Hector, of course, is not human. He's a box mounted on top of the TV. He's part of what MIT professor W. Russell Neuman calls ``fifth-generation television,'' which he defines as ``the integration of computers and integrated circuits into media technology.'' Nor is this a blue-sky speculation. Hector's cousins are now at work in MIT laboratory tests.
Combining voice-synthesis and voice-recognition technology with computer-driven videocassette recorders, Hector's job is actually simpler than it might seem. To locate news stories on the Walkers, for example, he simply reads the ``closed captions'' -- the line of text for the hearing-impaired, broadcast along with the picture on many programs and visible on the screen when passed through a special decoder. When he finds the word ``Walker,'' he records the segment.
Hector may be a few years in coming. But within the next decade, experts say, new developments now under way will vastly upgrade the technical quality of television. The more immediate advances will include:
Stereo television. If you've ever gloried in the full-color spectacle of a televised concert -- while suffering through the sound produced by your set's single three-inch speaker -- you may wonder why stereophonic sound has been so long coming.
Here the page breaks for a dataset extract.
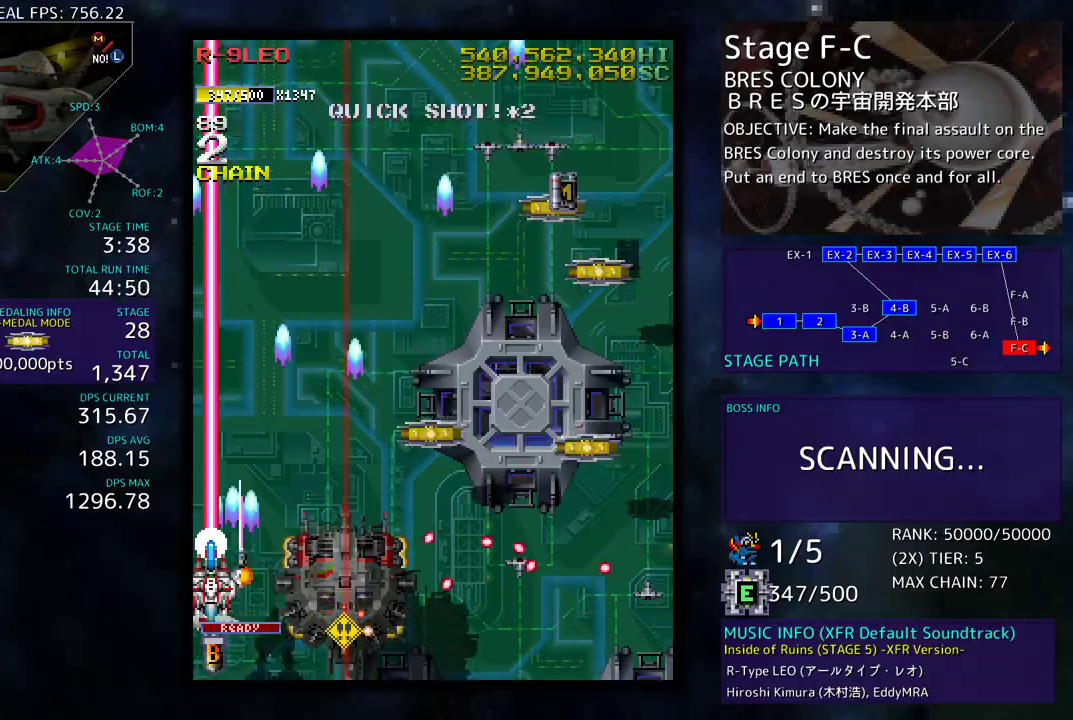
{"buttons": ["DPAD_RIGHT"], "events": [[100, "DPAD_DOWN", "up"], [250, "DPAD_DOWN", "down"], [250, "DPAD_RIGHT", "down"], [400, "DPAD_DOWN", "up"], [417, "DPAD_UP", "down"], [500, "DPAD_UP", "up"]]}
The waiting is nearly over: Last August, a public television station in Chicago, WTTW, became the first to broadcast in stereo, and such cable networks as MTV, the Disney Channel, and the Nashville Network now have stereo sound. Many newer sets, equipped to receive stereo, need only have high-quality speakers plugged in. So far, however, there is little stereo programming available: Much of the sound now broadcast by stereo stations is synthesized electronically from monophonic tracks.
High-definition television. Known as ``HDTV,'' it rejiggers the standard technologies into vastly superior pictures. ``I think it fair to say that HDTV is fully the equivalent of 35-mm film,'' says Renville McMann, vice-president for Advanced Television at the CBS Technology Center in Stamford, Conn.
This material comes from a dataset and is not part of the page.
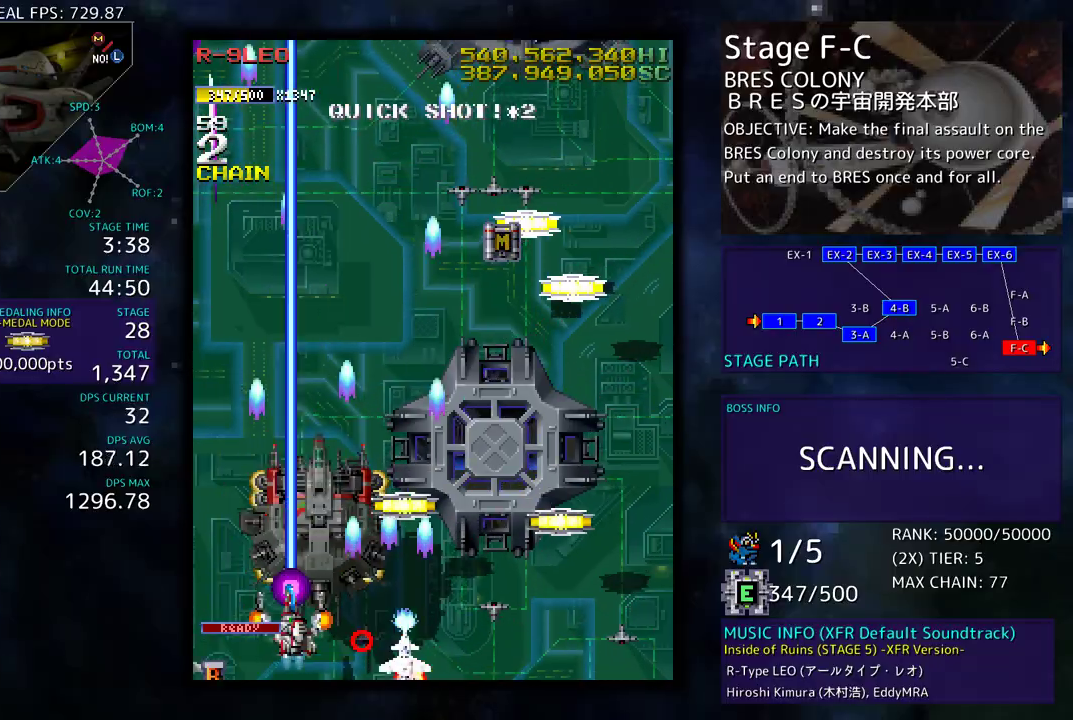
{"buttons": ["DPAD_DOWN", "DPAD_RIGHT"], "events": [[17, "DPAD_DOWN", "down"]]}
By more than doubling the number of lines on the screen (from 525 to 1,125), and by elongating the picture's ``aspect ratio'' (width to height proportion) from the present 4 to 3 to 5.3 to 3, engineers can produce richly detailed pictures that promise to revolutionize the televising of sports and the performing arts. That technology can then be given a large display: Forty-inch picture tubes are being developed, and the CBS lab already has a 10-foot TV screen in operation. When coupled with triphonic sound, says Mr. McMann, HDTV will capture ``a whole new audience, because we will be able to give the theater experience in the home.''
When will it happen? If, as many observers hope, an international conference next October can agree on uniform standards, McMann sees HDTV beginning to arrive in homes equipped with direct broadcast satellite dishes in perhaps five years.
Digital technology. Television now operates on an ``analog'' system, in which variations of voltage or frequency correspond to (are ``analogous'' to) variations in the sound and the light of the image. ``Digital'' technology, using computers first to break these variables into millions of tiny chunks of information (represented by either an ``on'' or an ``off'' signal) and then to recombine them, is much more precise and less subject to interference.
Complex and expensive, the technology will first be used only for production, and not in the home. So why will it matter? Richard Green, director of engineering at PBS, says that ``digital will first arrive in the postproduction suite,'' where videotapes are edited into final form. Tape editing is accomplished by making successive copies -- which, using current technology, involves a slight loss of quality each time. Using digital technology, the 200th copy-of-a-copy (or ``generation'') will be as good as the first -- which means that the artistic quality of editing can also improve.
Digital technology also would allow a television transmission, sent from a remote African phone booth to come in to a New York news studio with perfect clarity.